TASKS FOR THIS EXERCISE:
A – In the Sapa travel account, how long was the drive from Lao Cai to Sapa?
B – Reproduce the Sapa travel account from "We took a night" to "the valley below.", swapping "Lao Cai" for "Lao Kay".
C – According to the Sapa travel account, what are the ways some hill tribe people now earn their living from tourism?

PROVIDED PASSAGE:
=====
We took a night train from Hanoi, 8 hours north to the small town of Lao Cai on the Chinese border. When we arrived at the train station at 4:30 in the morning, we were piled into a mini-bus with a mixture of other weary travelers and early rising locals. It was an hour drive from Lao Cai to Sapa on a winding mountain road that climbed over a mile of elevation through the alpine terrain to the old French hill station of Sapa. The dense, low lying mists seemed to have followed us all the way from Halong Bay, and the scenery that materialized through breaks in the fog was on a very grand scale. Mountain peaks soared over head, while cascading rice terraces followed the steep contours of the hillsides as they plunged into the valley below.
The town of Sapa is an interesting mix of French colonial architecture and traditional hill tribe structures. The hill tribe people who live in the mountains of north Vietnam are composed of a variety of nomadic ethnic minority groups whose farms and villages are scattered throughout the mountainous highlands. Although farming remains the primary source of subsistence for many of the these villagers, the rapidly developing tourism industry has provided new economic opportunities for some who now earn their living by selling handicrafts and embroidery to travelers as well as offering homestays and guided tours of their villages. It is a common sight in Sapa to see western travelers flanked on all sides by groups of Black H'mong or Red Dzoa women dressed in their traditional attire of elaborately embroidered clothing, offering up a selection of hand crafted garments or jewelry. Although the growing tourism market has offered new commercial opportunities to some of the hill tribe people, it is also contributing to the erosion of their traditional way of life and has lead to some forms of exploitation as children are often forced to sell trinkets or beg for money from travelers. The Vietnamese government has set up schools and health clinics in some of the villages in an attempt to integrate the younger generation in mainstream Vietnamese society. Although this will provide greater economic opportunities to what are some of the poorest communities in the country, it is also seen by some as an unwanted effort towards assimilation, while many of the tribal people wish to remain autonomous, and do not consider themselves a part of this or any nation.
=====
EXTRACTED ENTRIES:
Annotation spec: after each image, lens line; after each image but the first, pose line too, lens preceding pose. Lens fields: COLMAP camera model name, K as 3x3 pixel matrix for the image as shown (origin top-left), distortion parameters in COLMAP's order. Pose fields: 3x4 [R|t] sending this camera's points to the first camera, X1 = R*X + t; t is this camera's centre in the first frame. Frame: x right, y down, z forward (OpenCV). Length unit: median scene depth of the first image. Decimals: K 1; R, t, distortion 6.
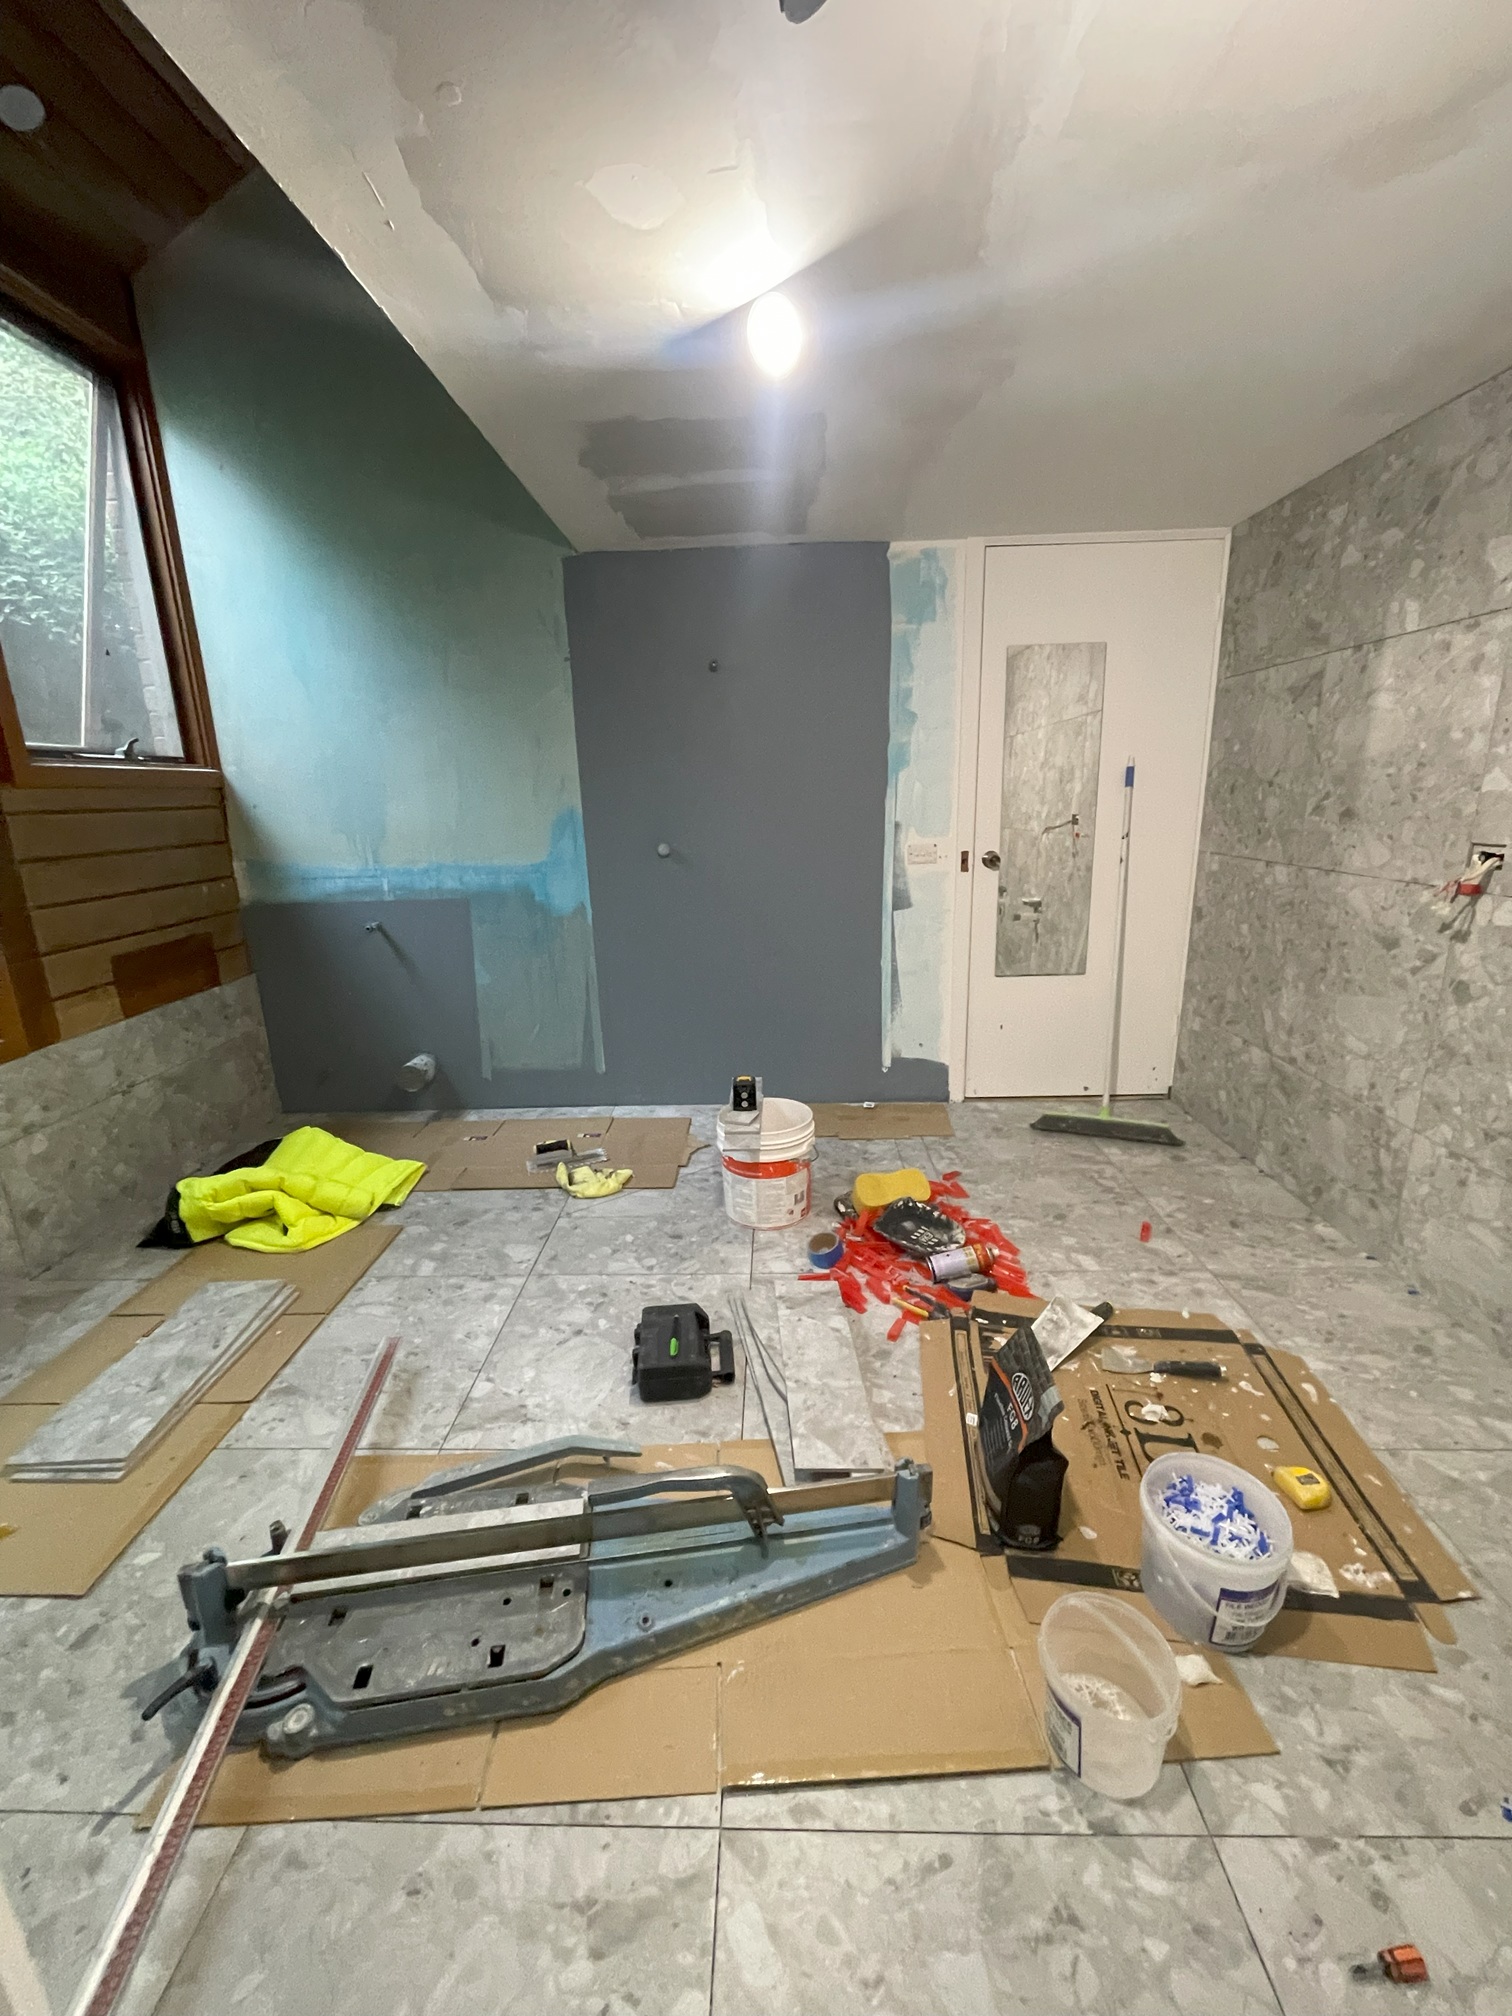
lens RADIAL K [[812.5, 0, 750.2], [0, 812.5, 996.3], [0, 0, 1]] dist [-0.002504, 0.000095]
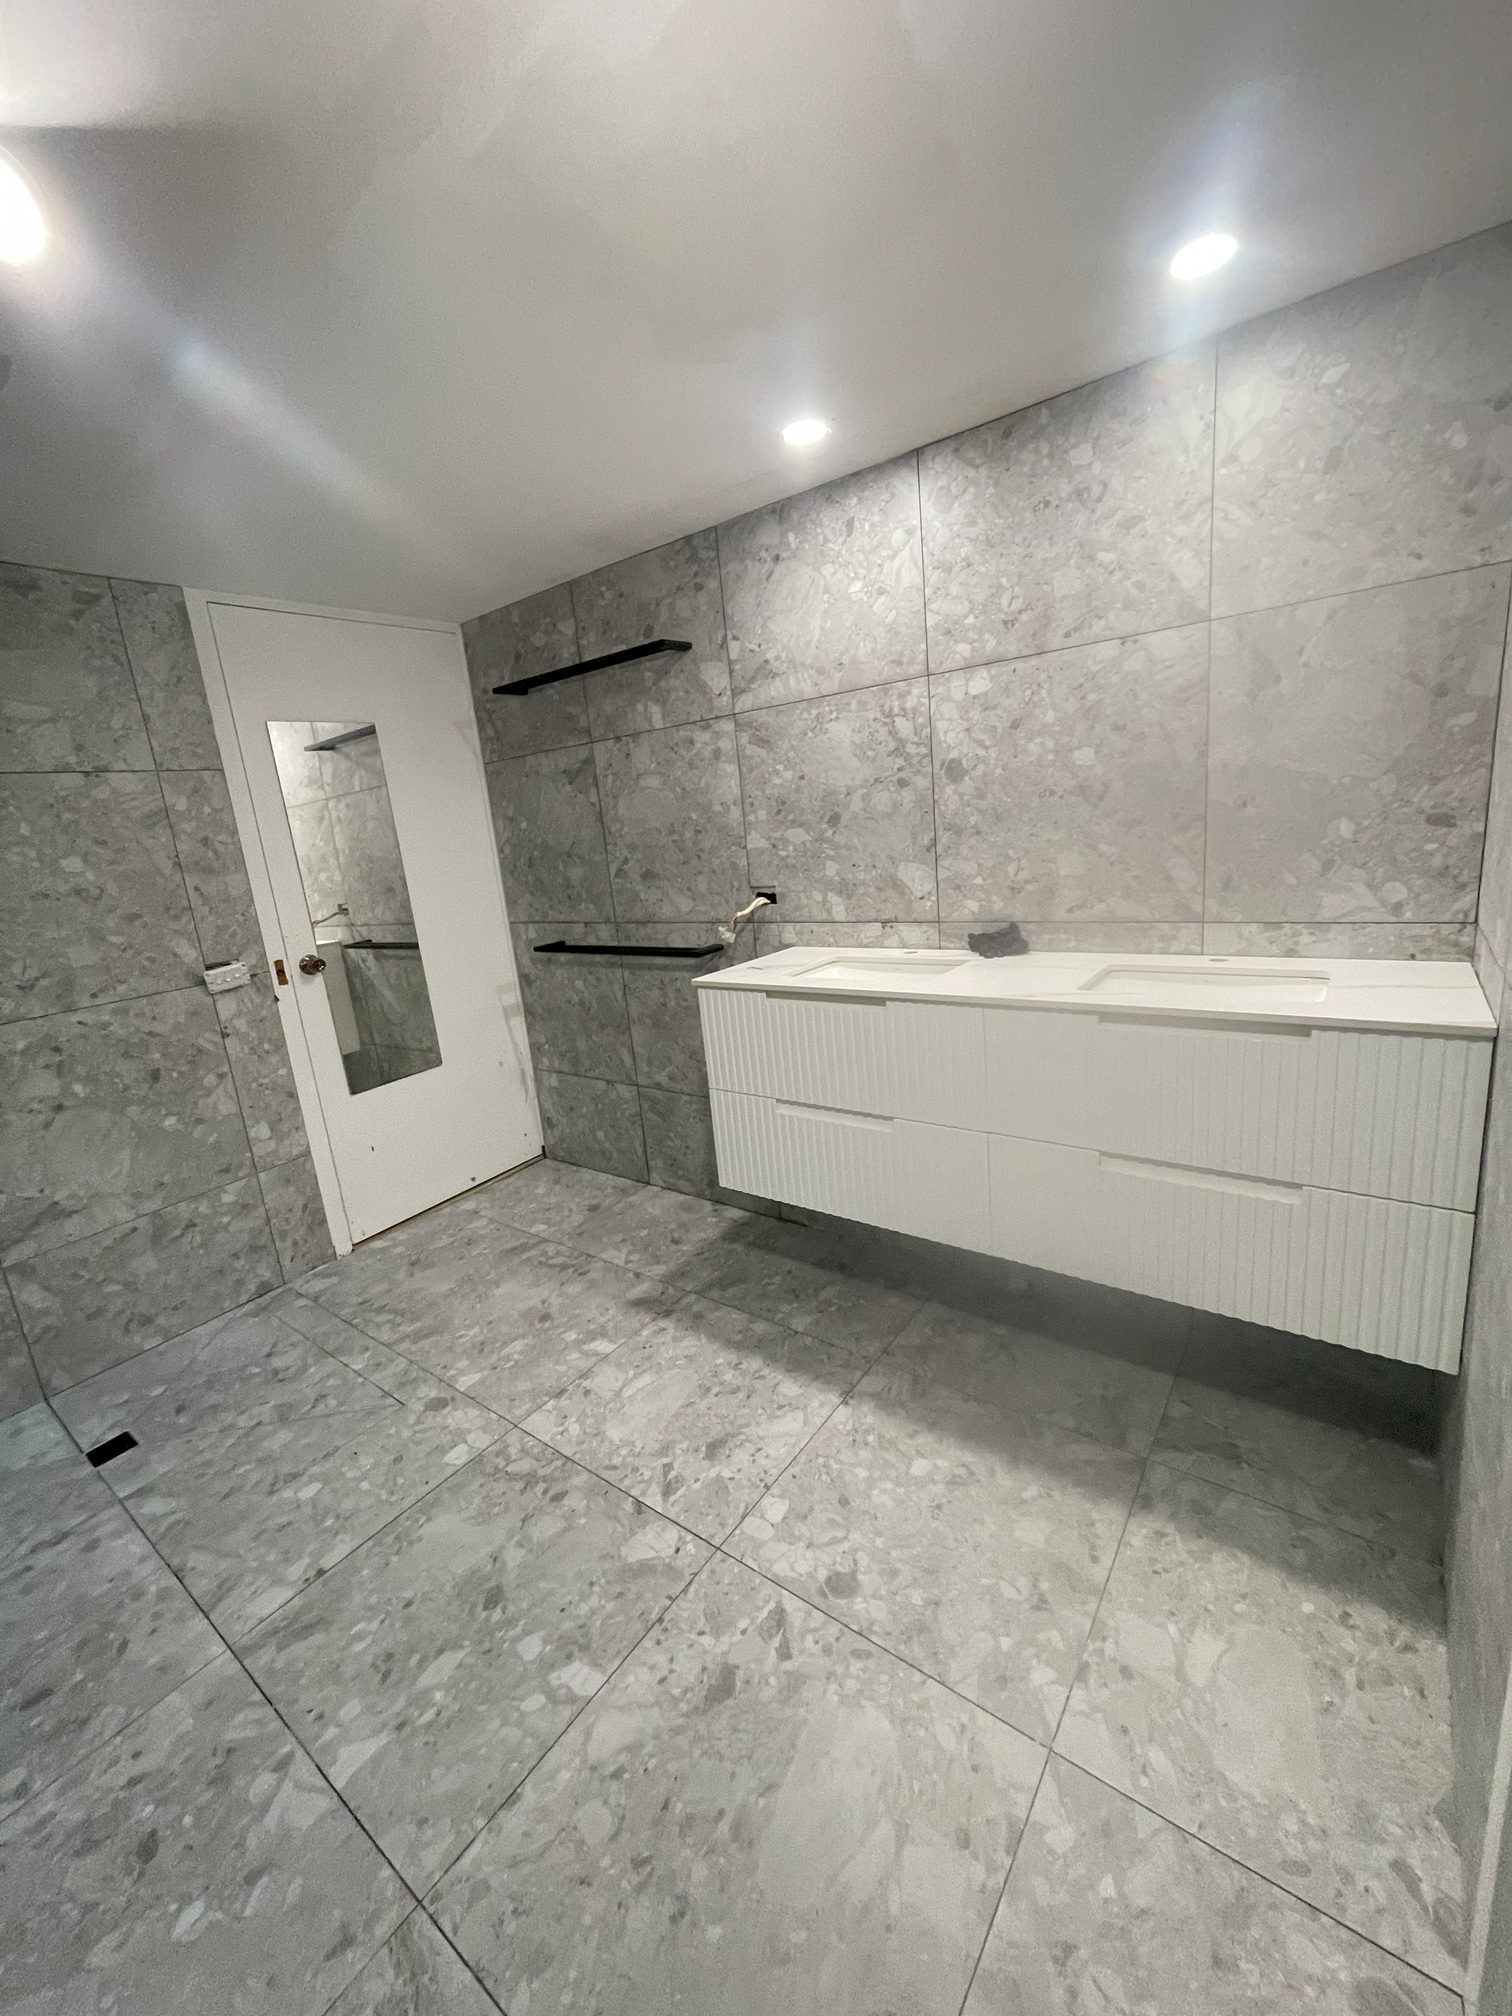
lens RADIAL K [[812.5, 0, 750.2], [0, 812.5, 996.3], [0, 0, 1]] dist [-0.002504, 0.000095]
pose [[0.578515, -0.205193, 0.789440, -0.150185], [0.279787, 0.959042, 0.044244, -0.060368], [-0.766185, 0.195279, 0.612231, 0.178279]]
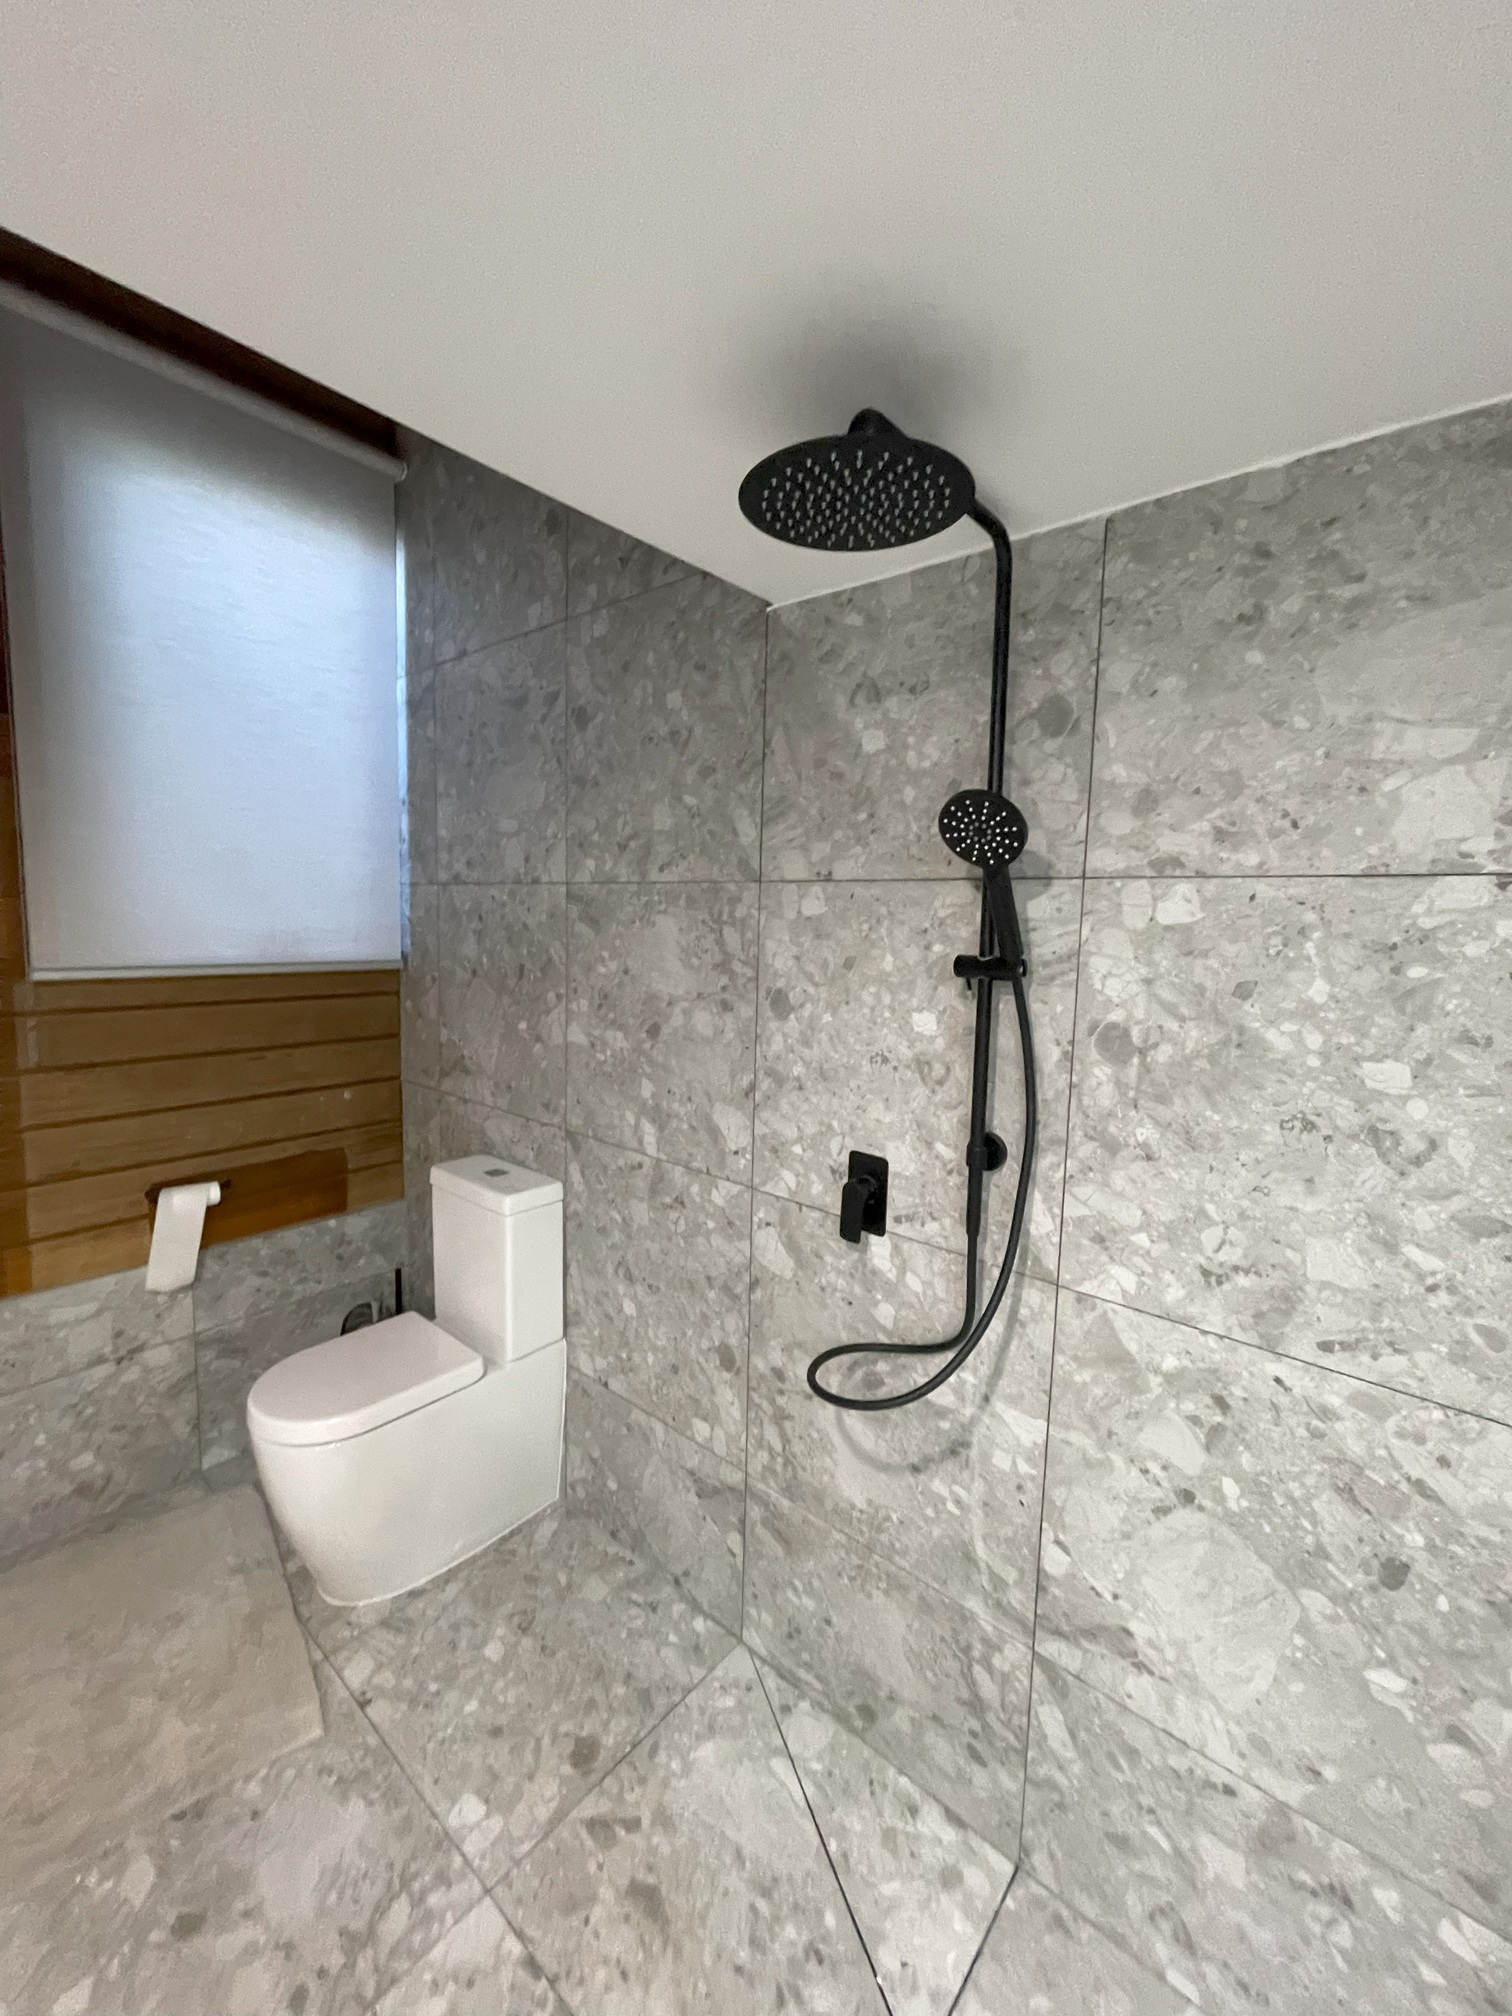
lens RADIAL K [[812.5, 0, 750.2], [0, 812.5, 996.3], [0, 0, 1]] dist [-0.002504, 0.000095]
pose [[0.776997, 0.111915, -0.619476, 0.151036], [-0.202541, 0.976188, -0.077685, -0.311756], [0.596030, 0.185830, 0.781162, 0.760208]]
=====
OUTPUTS IN ORDER:
A – The drive took an hour.

B –
We took a night train from Hanoi, 8 hours north to the small town of Lao Kay on the Chinese border. When we arrived at the train station at 4:30 in the morning, we were piled into a mini-bus with a mixture of other weary travelers and early rising locals. It was an hour drive from Lao Kay to Sapa on a winding mountain road that climbed over a mile of elevation through the alpine terrain to the old French hill station of Sapa. The dense, low lying mists seemed to have followed us all the way from Halong Bay, and the scenery that materialized through breaks in the fog was on a very grand scale. Mountain peaks soared over head, while cascading rice terraces followed the steep contours of the hillsides as they plunged into the valley below.

C –
- Selling handicrafts to travelers
- Selling embroidery to travelers
- Offering homestays
- Offering guided tours of their villages